Claire Denis raconte qu'elle était gravement malade, clouée au lit, quand elle a entendu cette émission qui a changé sa vie.
Elle n'a pas changé la mienne mais elle m'a marquée, moi aussi.
Hervé Pauchon était monté dans le RER pour faire parler les passagers des livres qu'ils étaient en train de lire, leur en avait fait citer des extraits.
A la fin, c'était le conducteur qu'il avait interrogé.
Le conducteur avait dit la difficulté d'être étranger -alors même qu'il était Français mais pas blanc- et avait parlé de Mars de Fritz Zorn.
Je me souviens que ça m'avait donné envie de prendre le métro.
Mais, au lieu de ça, j'avais remis de l'eau à chauffer, repris Médor sur mes genoux, m'étais replongée dans mon livre.

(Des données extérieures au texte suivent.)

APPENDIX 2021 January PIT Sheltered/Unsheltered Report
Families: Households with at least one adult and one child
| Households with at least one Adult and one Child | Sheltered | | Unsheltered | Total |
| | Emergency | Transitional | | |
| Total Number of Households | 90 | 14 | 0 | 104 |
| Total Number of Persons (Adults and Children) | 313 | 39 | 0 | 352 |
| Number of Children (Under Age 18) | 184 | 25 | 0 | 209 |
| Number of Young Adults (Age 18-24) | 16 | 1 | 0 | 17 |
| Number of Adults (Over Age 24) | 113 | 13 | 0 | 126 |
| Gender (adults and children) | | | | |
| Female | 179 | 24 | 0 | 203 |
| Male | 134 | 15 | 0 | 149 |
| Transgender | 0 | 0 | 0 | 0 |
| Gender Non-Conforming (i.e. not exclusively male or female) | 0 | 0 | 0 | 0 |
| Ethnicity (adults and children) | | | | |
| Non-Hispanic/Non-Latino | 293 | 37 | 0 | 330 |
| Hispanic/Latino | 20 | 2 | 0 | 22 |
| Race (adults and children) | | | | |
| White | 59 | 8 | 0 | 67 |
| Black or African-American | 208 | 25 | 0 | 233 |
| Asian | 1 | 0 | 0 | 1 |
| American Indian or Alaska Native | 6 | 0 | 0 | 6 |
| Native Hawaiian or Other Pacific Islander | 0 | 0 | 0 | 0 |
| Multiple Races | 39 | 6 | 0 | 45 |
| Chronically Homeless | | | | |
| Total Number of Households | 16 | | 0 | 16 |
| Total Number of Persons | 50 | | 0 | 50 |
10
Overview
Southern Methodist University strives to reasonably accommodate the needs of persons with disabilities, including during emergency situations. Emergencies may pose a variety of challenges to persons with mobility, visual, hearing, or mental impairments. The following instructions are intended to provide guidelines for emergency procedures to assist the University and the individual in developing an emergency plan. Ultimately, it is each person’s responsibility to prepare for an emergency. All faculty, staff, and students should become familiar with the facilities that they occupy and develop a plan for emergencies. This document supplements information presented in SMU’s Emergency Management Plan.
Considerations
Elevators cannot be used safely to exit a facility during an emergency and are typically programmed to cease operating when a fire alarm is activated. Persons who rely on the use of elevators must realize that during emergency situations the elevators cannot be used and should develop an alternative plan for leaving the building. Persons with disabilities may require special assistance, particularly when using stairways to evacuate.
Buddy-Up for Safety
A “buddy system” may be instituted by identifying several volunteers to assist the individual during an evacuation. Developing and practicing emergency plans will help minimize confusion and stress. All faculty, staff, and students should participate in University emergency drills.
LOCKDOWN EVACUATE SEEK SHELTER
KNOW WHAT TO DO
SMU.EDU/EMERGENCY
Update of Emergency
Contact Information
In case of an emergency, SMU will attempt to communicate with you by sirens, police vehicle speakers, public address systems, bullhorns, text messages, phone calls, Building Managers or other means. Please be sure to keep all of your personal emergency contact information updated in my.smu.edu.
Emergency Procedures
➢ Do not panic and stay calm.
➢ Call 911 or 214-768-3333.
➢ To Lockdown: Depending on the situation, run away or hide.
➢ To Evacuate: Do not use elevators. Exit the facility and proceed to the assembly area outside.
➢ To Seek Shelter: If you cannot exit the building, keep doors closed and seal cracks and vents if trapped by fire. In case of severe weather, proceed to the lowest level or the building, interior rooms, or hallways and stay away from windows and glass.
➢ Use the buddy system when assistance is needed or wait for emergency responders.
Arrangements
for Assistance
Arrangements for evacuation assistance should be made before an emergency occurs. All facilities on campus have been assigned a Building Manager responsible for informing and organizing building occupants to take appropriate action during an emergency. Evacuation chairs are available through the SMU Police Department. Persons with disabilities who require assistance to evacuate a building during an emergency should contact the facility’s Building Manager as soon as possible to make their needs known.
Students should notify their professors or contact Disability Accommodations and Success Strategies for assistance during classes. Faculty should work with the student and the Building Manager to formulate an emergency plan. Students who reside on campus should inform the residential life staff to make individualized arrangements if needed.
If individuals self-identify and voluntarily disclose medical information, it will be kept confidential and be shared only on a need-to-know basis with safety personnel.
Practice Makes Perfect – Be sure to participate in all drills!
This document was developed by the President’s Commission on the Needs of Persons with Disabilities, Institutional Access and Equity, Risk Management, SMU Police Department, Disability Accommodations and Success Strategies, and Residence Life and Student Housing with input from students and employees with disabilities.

C'est maintenant, maintenant que je suis étrangère dans un pays où il ne m'est pas difficile de l'être, que je prends le train, que je lis dans les trains.
Je lis en français.
Et le français est une langue étrangère.

"-Oh non ! Paris est encore loin, mais nous serons dans quelques instants à la frontière française. A compter d'aujourd'hui, c'est à dire depuis minuit, il y a une grève générale en France. Tous les trains sont arrêtés. Préparez-vous vite pour descendre !
Pas un mot de récrimination ne vous venait à l'esprit. On ne peut pas se disputer sans adversaire. Vous saviez que les Français faisaient des grèves radicales mais cela devait rester une scène qu'on s'amuse à regarder au journal télévisé. Si on vous demandait de descendre de ce train de nuit, c'est qu'il y avait dans la réalité un dysfonctionnement bien malencontreux entre les informations et la vie.
(...) Quand on regarde le reste du monde, on trouve quelques malheureux pays où la grève n'est pas autorisée, et dans ces pays, il y a même de pauvres employés qui se suicident en disant : "Plutôt que de faire de la peine aux passagers, je préfère perdre mon emploi et mourir de faim." Le personnel des chemins de fer français, lui, chasse fièrement ses clients du train, c'est plus sain et plus rationnel.
(...)La grève était peut-être un événement amusant. Une ville hors d'état de fonctionner se transforme en parc d'attractions.
Quelques années plus tôt, à Marseille, vous aviez vu la ville pendant une grève des éboueurs. Les ordures s'amassaient sur les trottoirs, leur volume augmentait de jour en jour et elles avaient beau s'élever au-dessus de la taille d'un homme, la grève continuait. Les déchets pourrissaient sous le soleil du plein été. Les gens contemplaient ces tas de puanteur. Il y avait là une excitation presque festive. Lorsque la grève avait cessé, les montagnes d'ordures avaient disparu d'un seul coup, si rapidement que c'était à se demander si ces obstacles n'avaient pas été déposés là pour le plaisir du jeu."
Yoko Tawada. Train de nuit avec suspects.